What's the question?

And the odd engineering science grad, too.

Happy to help, if you post the question, as opposed to the link on your own machine.

The surface area is made up of the cylindrical wall plus the circular base plus the hemispherical top.

Should be straightforward to get the first part of the question.

Just the one "math" is it?

for the second part, you need touse the two equations involving A,r,h and eliminate the variable h.

then differentiate and solve for zero to get the minimum value.

Does that make sense?

I'm concerned that there appears to be typo in the question (unless it's just that my brain isn't functioning properly in this heat).

Imagine the interior of the cylinder being lined with paper and then opening that piece of paper to form a rectangle. The area of the paper will be the same as the internal area of the cylinder. It's height will be h and it's width will be the circumference of the cylinder (2πr), so the internal area of the cylinder will be 2πrh.

The internal area of the hemisphere will, unsurprisingly, be half the internal area of the full sphere (which you're told is 4πr²). So the internal area of the hemisphere must be 2πr².

Summing the two terms gives A=2πrh + 2πr² (and NOT A=2πrh + 3πr², as given in the question).

So either my brain isn't functioning properly (which is quite likely!) or there's a typo. Perhaps someone else here would care to comment?

It's all about the base, Buenchico

Ha- good one - all about that base, 'bout that base.
Sorry, will have a look at the question shortly

SA of base of cylinder = pi r squared ( sorry no maths symbols) so 3 pi r squared

Presumably the base of the cylinder has an (internal) area of πr² Buenchico?

Which is why engineers are sometimes better than mathematicians at making things that can hold water...

Thanks, IJKLM.

I'm just being thick, as usual!

Yes, adding in the area of the base (πr²) gives
A=2πrh + 2πr² + πr² = 2πrh + 3πr²

The volume of the cylinder is equal to the area of its base (πr²) multiplied by its height (h).

The volume of the hemisphere is equal to half the volume of the full sphere.

Thus V=πr²h + 2/3πr^3

Then substitute 0.15for V and the fun really starts ;-)
(Remember that, because you're seeking A as a function solely of the radius, h needs to be regarded as a constant)

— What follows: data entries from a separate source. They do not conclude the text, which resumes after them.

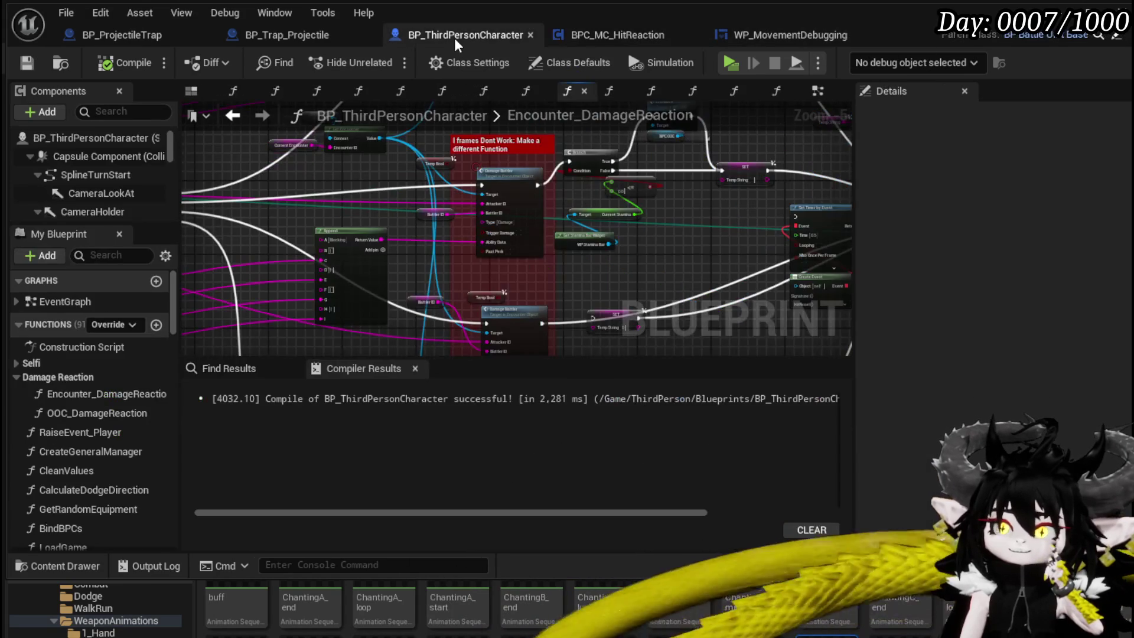
{"action": "left_click", "coordinate": [275, 36]}
{"action": "mouse_move", "coordinate": [458, 173]}
{"action": "left_mouse_down"}
{"action": "mouse_move", "coordinate": [703, 183]}
{"action": "mouse_move", "coordinate": [577, 179]}
{"action": "left_mouse_up"}
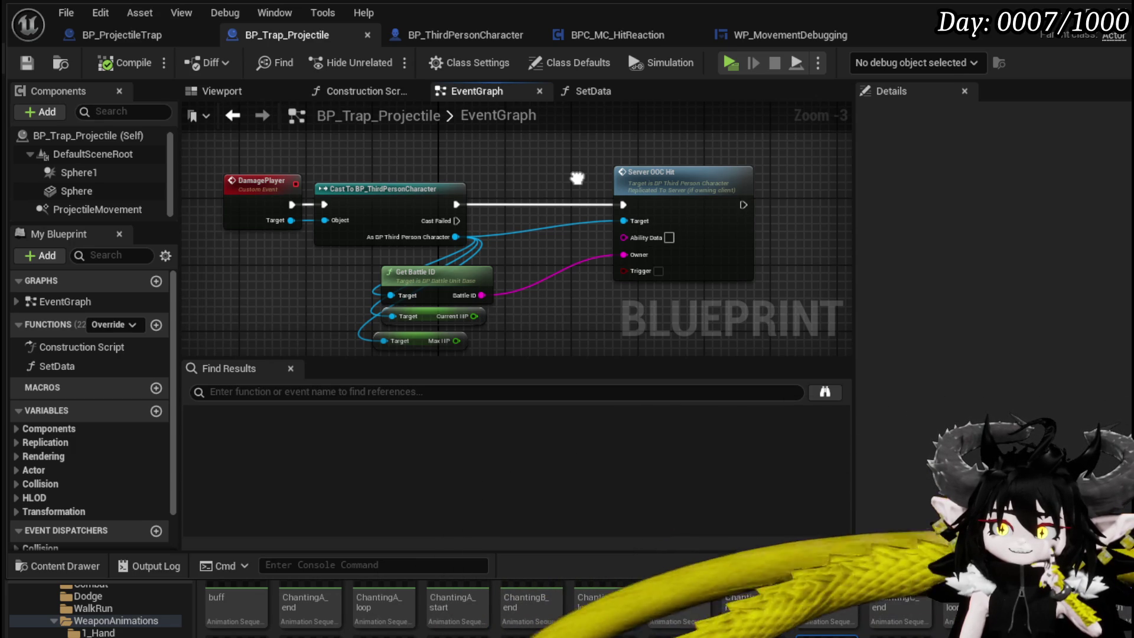
{"action": "left_click", "coordinate": [466, 34]}
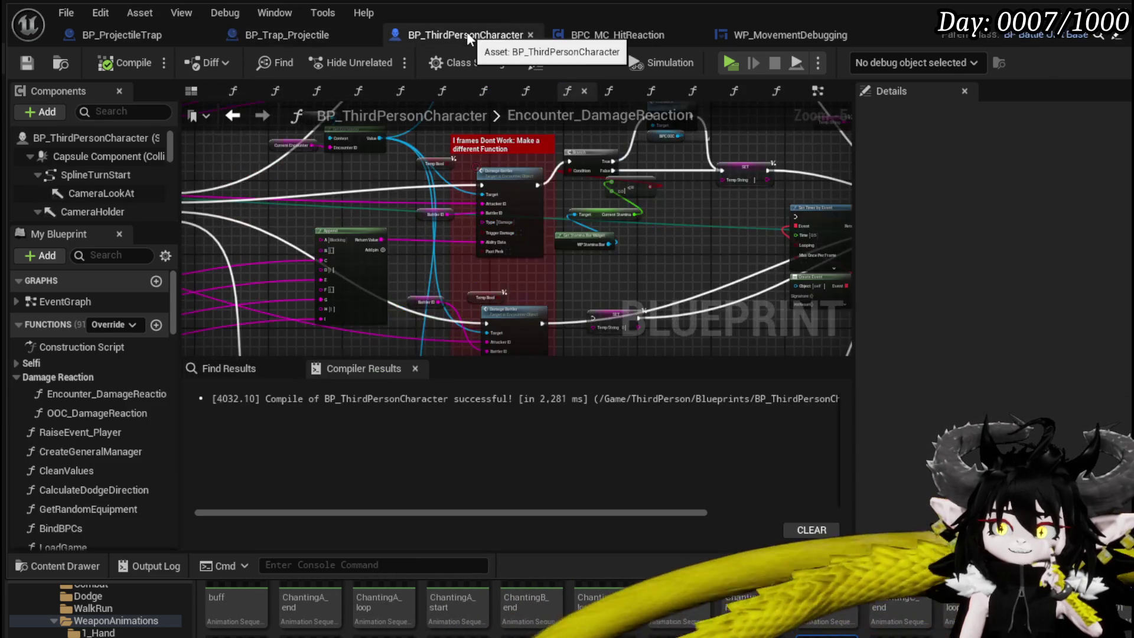
Step: Nudge the Damage Battler node slightly lower and deselect it
{"action": "scroll", "coordinate": [631, 195], "scroll_direction": "up", "scroll_amount": 3}
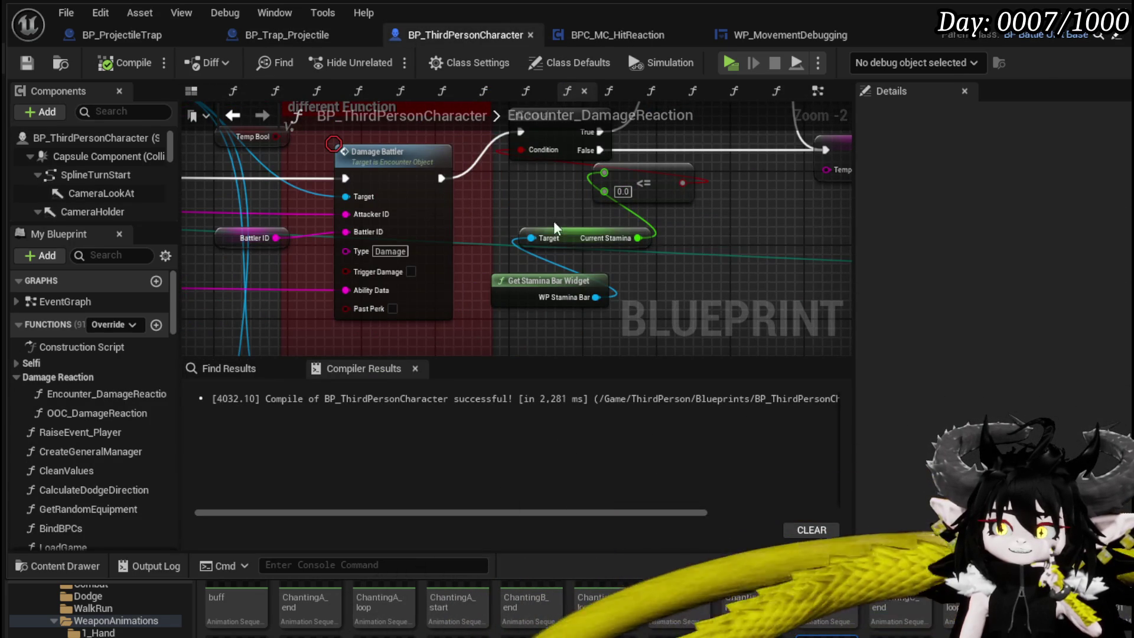
{"action": "left_click_drag", "start_coordinate": [405, 191], "coordinate": [405, 200]}
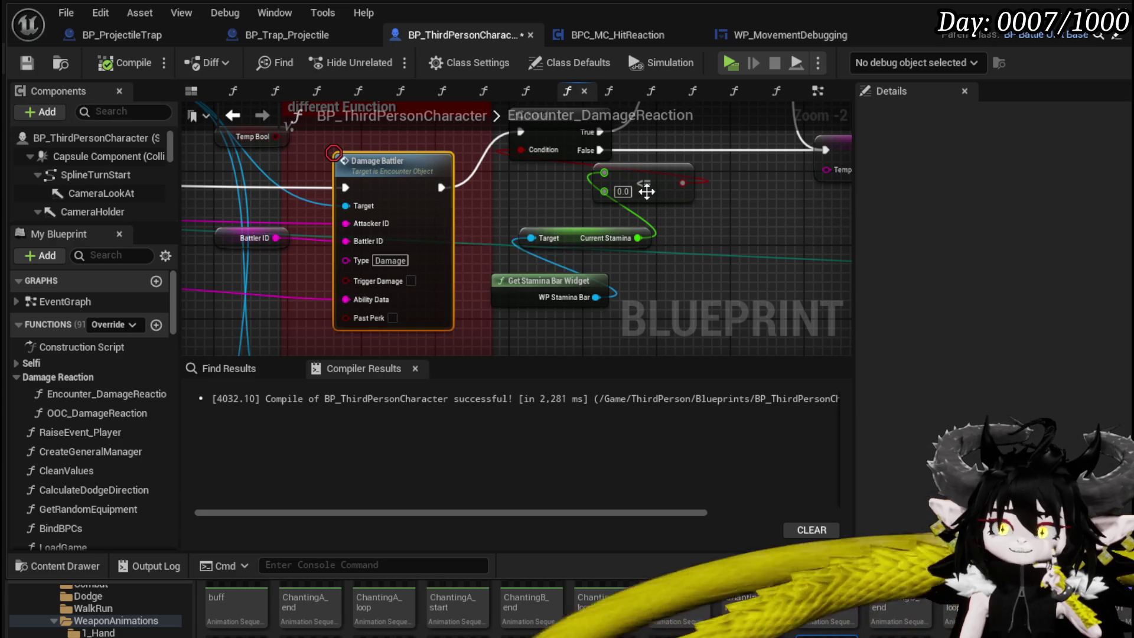
{"action": "left_click", "coordinate": [741, 204]}
{"action": "scroll", "coordinate": [741, 204], "scroll_direction": "down", "scroll_amount": 1}
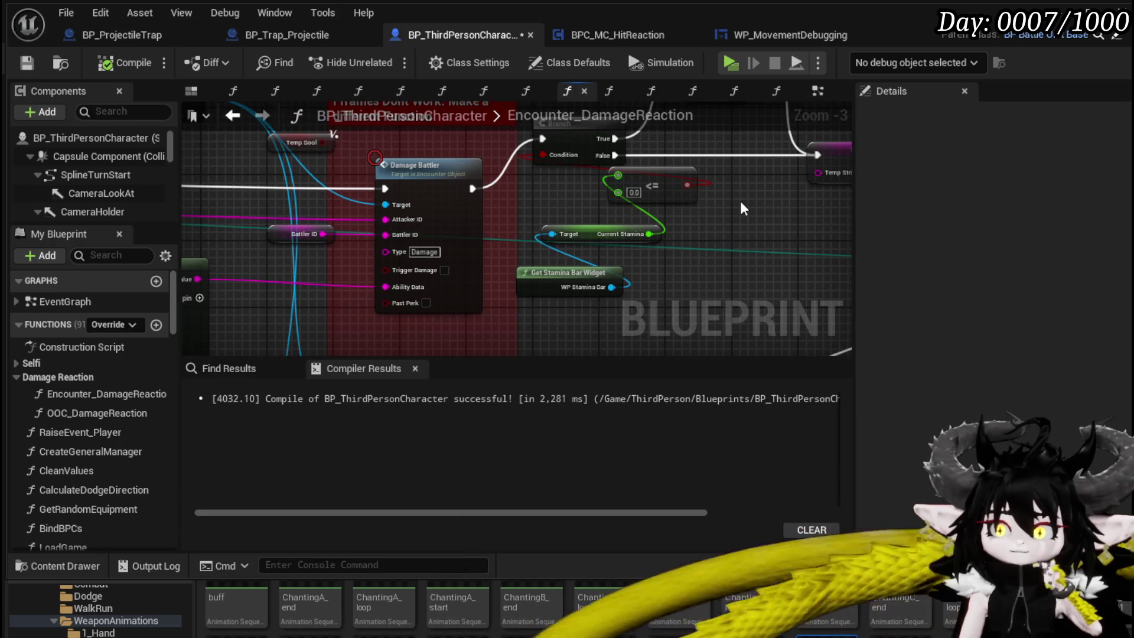
{"action": "scroll", "coordinate": [739, 201], "scroll_direction": "down", "scroll_amount": 1}
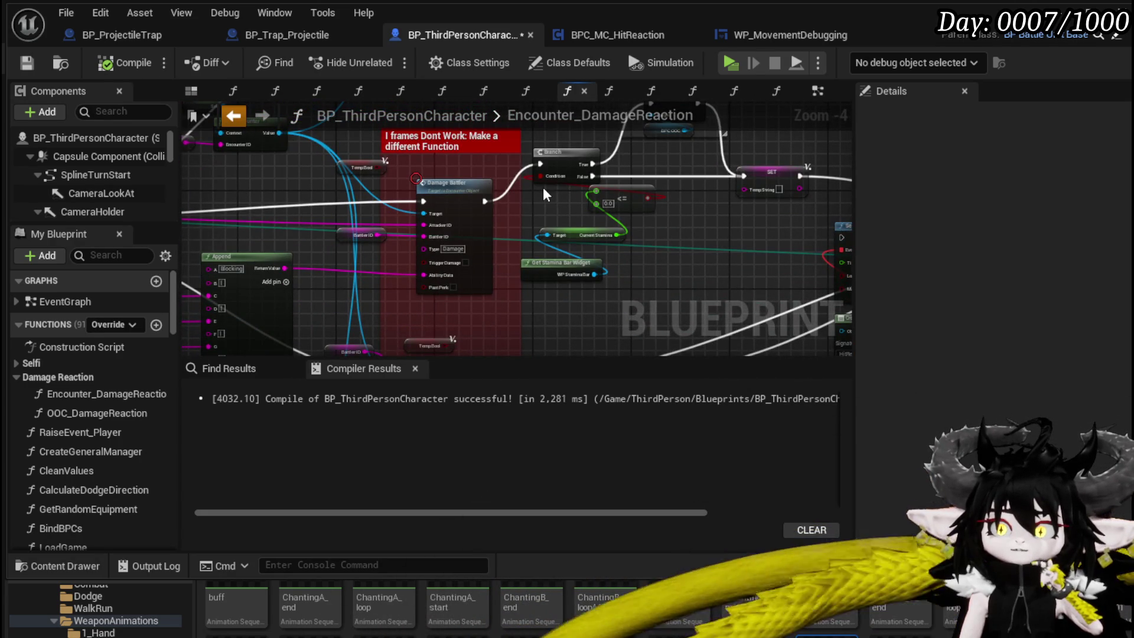
Step: Return to the EventGraph, open the OOC_DamageReaction graph, and save the Blueprint
{"action": "key", "text": "alt+Left"}
{"action": "double_click", "coordinate": [567, 197]}
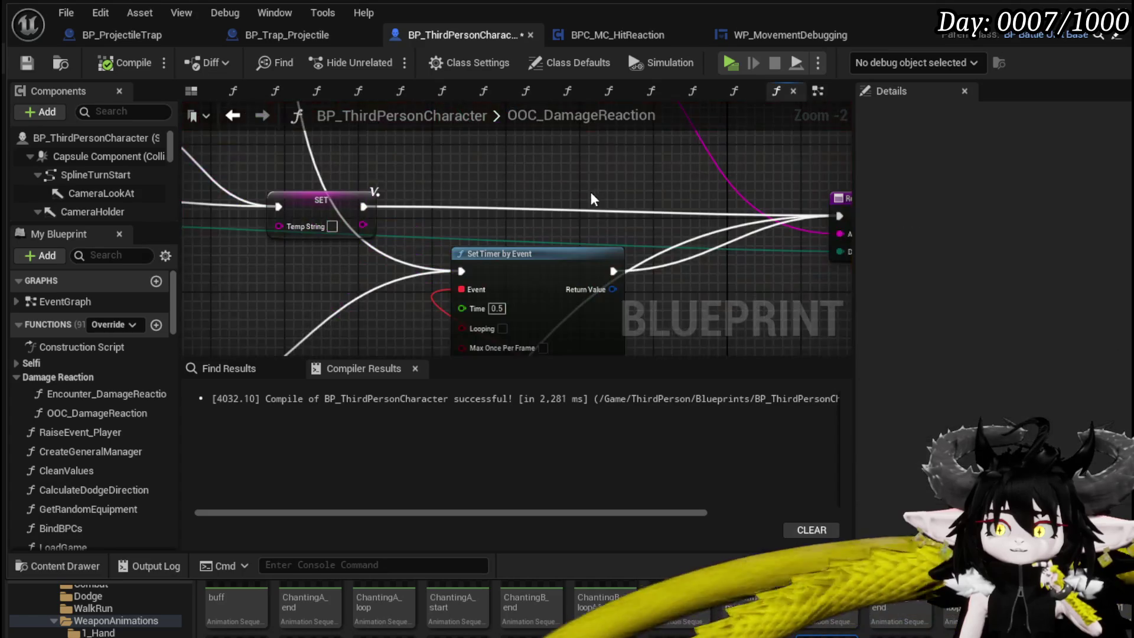
{"action": "scroll", "coordinate": [582, 217], "scroll_direction": "down", "scroll_amount": 1}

>>> Which is why engineers are sometimes better than mathematicians at making things that can hold water

I'm a pure mathematician, IJKLM. I detest it when someone comes along and actually finds a use for it!

Bloomin' engineers, eh? Always making ridiculous assumptions and guessing at things that should be properly defined.

Should be banned!

Reminds me of the story of two professors walking past a field full of sheep. " I see the sheep have been sheared" said the engineer.
"Well certainly on the side facing us" added the mathematician.
Or something like that

For those interested in mathematics they would love the film The man who knew infinity.

https://en.wikipedia.org/wiki/The_Man_Who_Knew_Infinity_(film)

About the mathematical genius Srinivasa Ramanujan and the prejudice he faced when he came to England.

https://en.wikipedia.org/wiki/Srinivasa_Ramanujan